民法で事情変更の原則を創設するのであれば、民主党案と連合試案を基本としつつ、労働契約法の抜本的改正を行うべきだと思います。

現状は、使用者の一方的な圧力のもと、労働契約の変更が労働者に押しつけられています。そうであれば、契約変更の明確な法定ルールを定めるほうが良いと思います。

■労働組合はどうするのか
労働契約変更請求権については、集団的労使関係との関係を考慮しない点が問題です。特に労働組合や労働者代表との誠実交渉を義務づけないという欠陥をもっていると思います(連合試案は検討されているが)。

つまり、難問は労働組合との関係をどうするかです。
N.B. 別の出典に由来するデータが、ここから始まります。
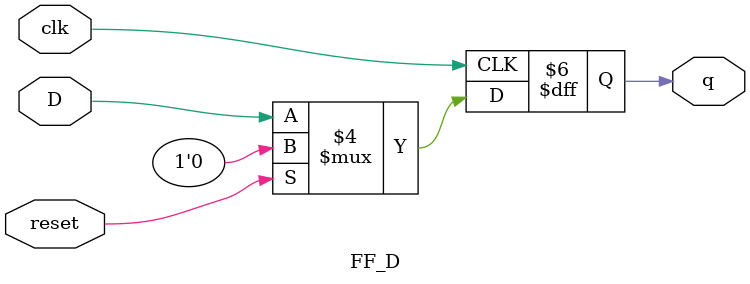
<source format=v>
/* SIPO Declaration*/
module SIPO(
    input I,
    input clk,
    input reset,
    output [2:0] Q);

    FF_D ffd0(I, clk, reset, Q[2]);
    FF_D ffd1(Q[2], clk, reset, Q[1]);
    FF_D ffd2(Q[1], clk, reset, Q[0]);
    // FF_D ffd3(Q[1], clk, reset, Q[0]);
endmodule

/* PISO Declaration 
    Shift = 0
    Note: Shift first value is setted in 0.
    -> In class we see that we use the first value of the Input. In this case I[0]
    -> This PISO set the shiffting first value always in 0 for multiplier purposes.
    --------
    Load = 1 
*/
module PISO(
    input [3:0] I,
    input SL,
    input clk,
    input reset,
    output Q_out);

    reg [3:0] Q;

    assign Q_out = Q[0];

    always @(posedge clk) begin
        if (reset)
            Q <= 4'b0000;
        else if(SL && !reset) begin
            Q <= I;
        end else if(!SL && !reset) begin
            Q <= {Q[3], Q[3:1]};
            Q[3] <= 1'b0;  
        end
    end
endmodule

/* Legacy PISO code
Note: Timing diagrams reverse the array slots resulting in inverse Shifting.
      -> This Legacy PISO only works for Loading but not for shifting.
*/
// module PISO(
//     input [3:0] I,
//     input SL,
//     input clk,
//     input reset,
//     output [3:0] Q);

//     wire [2:0] m_Out;
//     wire [3:0] Q;

//     FF_D ff0(I[0], clk, reset, Q[0]);

//     MUX mux0(I[1], Q[0], SL, m_Out[0]);
//     FF_D ff1(m_Out[0], clk, reset, Q[1]);

//     MUX mux1(I[2], Q[1], SL, m_Out[1]);
//     FF_D ff2(m_Out[1], clk, reset, Q[2]);

//     MUX mux2(I[3], Q[2], SL, m_Out[2]);
//     FF_D ff3(m_Out[2], clk, reset, Q[3]);
// endmodule

/* PIPO Declaration */
module PIPO(
    input [3:0] D,
    input clk,
    input reset,
    output [3:0] Q);
    
    wire [3:0] Q;

    FF_D ff0(D[0], clk, reset, Q[0]);
    FF_D ff1(D[1], clk, reset, Q[1]);
    FF_D ff2(D[2], clk, reset, Q[2]);
    FF_D ff3(D[3], clk, reset, Q[3]);
endmodule


/* FF D Declaration */
module FF_D(
    input D,
    input clk,
    input reset,
    output q);

    reg q;

    always @(posedge clk) begin
        if(reset == 1) begin
            q <= 0;
        end else begin
            q <= D;
        end
    end 

endmodule
</source>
労働契約変更が全て裁判所の法的手続で行われるようになれば労働組合の存在意義がなくなってしまいかねません。

今後も、あくまで労働組合が少数派であり続けるとしたら、かえって一定規模以上の企業に法定の労働者代表委員会の設置を義務づけて、労働組合はその委員の選挙に立候補して活動するくらいの発想の転換があっても良いのかもしれません。

■債権法改正から、労働契約法の抜本的改正へ
事情変更の原則を導入するのであれば、労働契約法の抜本的改正も検討すべきだと思います。労働者代表の意見をどう組み入れるのか、公労使の三者協議で検討すべきでしょう。